Why in the world would the laptop’s GPU be willing to run the code with one of these functions operational, or the other, but not both?

Update 4: I’ve located a very simple bit of code that seems to be the problem, though I’m not sure why. My kernel (successfully) computes 4 floats: p0_diff, p1_diff, q0_diff, q1_diff. I would liketo store them in the __global float4 *tru_pq (which is the variable in which I’m storing the data retrieved from my kernel by pyOpenCL) like so:

tru_pq[idx-1] = (float4)(p0_diff, q0_diff, p1_diff, q1_diff);

But this results in the error I noted above,

[i]pyopencl.RuntimeError: clBuildProgram failed: build program failure -

Build on <pyopencl.Device ‘ATI Radeon HD 6750M’ on ‘Apple’ at 0x1021b00>:

Error getting function data from server
(options: -I /Library/Python/2.7/site-packages/pyopencl-2014.1-py2.7-macosx-10.7-intel.egg/pyopencl/cl)
(source saved as /var/folders/89/f4jshzbx5553fjj7jl4g8ymw0000gn/T/tmpyzAIo_.cl)
[/i]

However, if I turn just one of those values in tru_pq into a constant 0.0f, like so:

tru_pq[idx-1] = (float4)(0.0f, q0_diff, p1_diff, q1_diff);

then the code compiles and runs error-free.

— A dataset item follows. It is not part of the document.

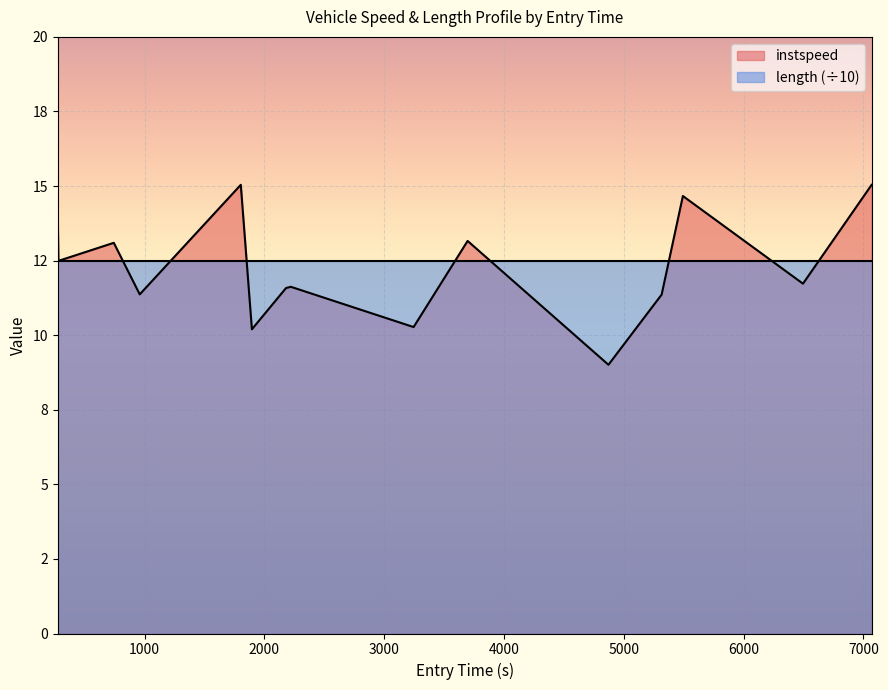

Reading left to right, what are all the values shown in this chart?

14.0	12.5	13.1	11.4	15.0	10.2	11.6	11.6	10.3	13.2	9.0	11.4	14.7	11.7	15.0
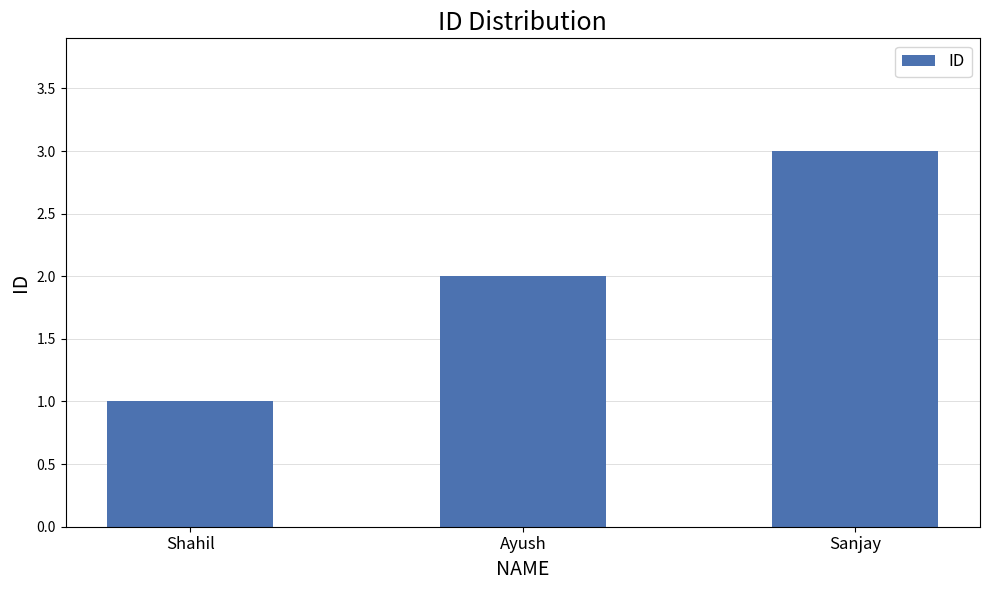

Rank the categories by value from lowest to highest.

Shahil, Ayush, Sanjay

Oddly, it doesn’t seem to matter which of the 4 values I convert to 0.0f; so long as only 3 of them are computed values, they’re retrieved successfully. But if all 4 are computed values, the error results.

The only thing I can think is that I’m not allocating enough memory in PyOpenCL to store the 4 float values, but everything looks (to me, anyway!) correct on the PyOpenCL end, the relevant excerpt being:

tru_pq = numpy.zeros((bigN*bigN*bigN*bigN,4), numpy.float32)
destination_buf = cl.Buffer(context, mem_flags.WRITE_ONLY, tru_pq.nbytes)

I’ve also tried changing numpy.float32 here to numpy.float64, but the error persists.

Update 5: I really only need the sum of the absolute values of the four values I mentioned above (q0_diff, q1_diff, p0_diff, p1_diff), so I tried changing

tru_pq[idx-1] = (float4)(0.0f, q0_diff, p1_diff, q1_diff);

to

tru_pq[idx-1] = (float4)(0.0f, fabs(q0_diff)+fabs(q1_diff), p1_diff, q1_diff);

and to many variations on this. None of them work. Maddening to be able to get 3 of the 4 values I need! I could just run the code twice, I suppose, but that’d begin to defeat the purpose in using OpenCL in the first place, oy.